William Penn senior Jarred Posey keeps traveling farther and farther with every attempt of the triple jump. Who knows how far it will take him?
He's jumped in national competitions in North Carolina and New York City. And he already has a partial scholarship to Penn State, although Posey rarely concerns himself with the mileage.
Posey, 17, set a new personal best with an event-winning jump of 48 feet, 2.75 inches at the PTFCA Indoor track and Field championships at State College on Feb. 25.
His goal this season is to stretch out to 50 feet.
"Everyone finds something they are good at, and this is something I am good at, that I like to keep working at," Posey said. "It just makes me happy. It brings a joy into me."
To William Penn coaches, it was clear the moment Posey arrived that he could be special. The athleticism in his 5-foot-9 frame was hard to hide.
"When he hit the board on the long jump event you could see the explosiveness, just flying through the air," said one of Posey's coaches at William Penn, Jim Wilson. "We said: 'Wow this kid has some spring in his legs.' That's when we knew."
With older performers competing in the triple jump, it wasn't until Posey's sophomore year that he gave the triple jump a try. His first jump registered 39 feet, and the distance has continued to grow ever since with the hard work he has put into it.
"I just did it just to have fun because I was good at it," Posey said, "and after I saw myself progressing more and more, it started coming to me that I could be something at this and I just kept working harder."
An avid weight trainer, Posey started watching YouTube videos of some of the best triple jumpers in the world, analyzing their every step. He noticed, "The technique; how they bound so easily and smoothly.
"It amazed me how they did it," Posey said. "I just tried it myself."
"He absorbs everything," Wilson said.
With an event such as triple jump, technique is nearly everything.
The triple jump features three phases: the hop phase, the step phase and the jump phase. If a competitor is unable to complete all three in a perfect rhythm, then the jump results could be in danger.
Posey picked up on that rhythm naturally, Wilson said.
"I'd say Jarred is one of the best technicians in the state," Wilson said. "He does all three phases, and he does it well."
The results give that statement even more credence.

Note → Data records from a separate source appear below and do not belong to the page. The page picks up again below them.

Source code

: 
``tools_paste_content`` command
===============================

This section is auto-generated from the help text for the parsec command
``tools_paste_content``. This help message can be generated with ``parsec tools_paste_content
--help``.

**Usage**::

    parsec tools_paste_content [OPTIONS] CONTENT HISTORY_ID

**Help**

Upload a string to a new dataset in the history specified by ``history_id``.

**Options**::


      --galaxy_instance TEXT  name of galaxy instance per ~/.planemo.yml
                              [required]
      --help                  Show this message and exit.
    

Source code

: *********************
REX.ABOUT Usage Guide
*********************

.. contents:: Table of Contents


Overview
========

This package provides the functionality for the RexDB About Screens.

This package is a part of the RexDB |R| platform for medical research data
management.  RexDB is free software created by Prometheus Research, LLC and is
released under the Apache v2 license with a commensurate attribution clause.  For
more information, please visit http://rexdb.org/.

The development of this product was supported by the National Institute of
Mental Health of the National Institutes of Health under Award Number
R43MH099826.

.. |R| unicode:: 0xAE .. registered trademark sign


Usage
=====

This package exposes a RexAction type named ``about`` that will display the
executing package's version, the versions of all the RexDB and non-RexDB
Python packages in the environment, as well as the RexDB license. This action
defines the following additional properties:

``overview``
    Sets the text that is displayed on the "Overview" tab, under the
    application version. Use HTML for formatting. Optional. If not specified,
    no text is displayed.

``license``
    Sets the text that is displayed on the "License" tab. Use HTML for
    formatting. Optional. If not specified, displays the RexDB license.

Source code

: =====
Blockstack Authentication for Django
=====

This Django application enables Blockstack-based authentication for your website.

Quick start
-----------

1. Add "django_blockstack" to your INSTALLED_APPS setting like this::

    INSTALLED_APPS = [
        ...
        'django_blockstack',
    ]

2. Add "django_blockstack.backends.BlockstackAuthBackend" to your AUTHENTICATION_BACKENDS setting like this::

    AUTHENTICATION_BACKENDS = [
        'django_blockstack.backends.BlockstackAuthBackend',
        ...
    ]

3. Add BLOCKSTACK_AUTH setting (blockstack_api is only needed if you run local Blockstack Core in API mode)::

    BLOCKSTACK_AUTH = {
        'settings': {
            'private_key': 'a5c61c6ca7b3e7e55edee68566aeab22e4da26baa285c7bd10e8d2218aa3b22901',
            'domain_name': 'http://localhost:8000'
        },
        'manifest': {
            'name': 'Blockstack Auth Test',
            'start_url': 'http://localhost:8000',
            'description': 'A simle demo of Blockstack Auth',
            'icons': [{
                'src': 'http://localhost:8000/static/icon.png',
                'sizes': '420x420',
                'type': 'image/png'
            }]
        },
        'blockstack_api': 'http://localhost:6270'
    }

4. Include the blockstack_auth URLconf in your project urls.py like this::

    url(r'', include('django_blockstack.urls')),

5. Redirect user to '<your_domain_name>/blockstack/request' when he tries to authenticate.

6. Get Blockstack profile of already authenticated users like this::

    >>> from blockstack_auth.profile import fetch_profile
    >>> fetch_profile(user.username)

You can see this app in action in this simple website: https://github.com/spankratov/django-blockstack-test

He earned the silver medal in last year's PIAA Class AAA competition with a jump of 47 feet and set the school's record with a leap of 47-9.50 in district competition.
Last summer, Posey finished eighth with a jump of 48-2 at the New Balance High School Championships at North Carolina A&T University.
Posey also competes in relays, hurdles and the long jump, with the latter being a focal point for the upcoming season.
"Essentially the long jump is the third phase of the triple jump," Wilson said. "So if we improve his long jump, now you're talking about possibly another 2 feet on his triple jump."
Right now, it's one of Posey's few personal goals this season. He already has a scholarship offer. Now, he just wants to have fun and help his teammates, he said.
"It's more of a love thing than anything that drives me," Posey said. "I just love doing it. I just love running track. It doesn't even have to be the triple jump. It could just be me running around this track a couple 100 times. I just love running track."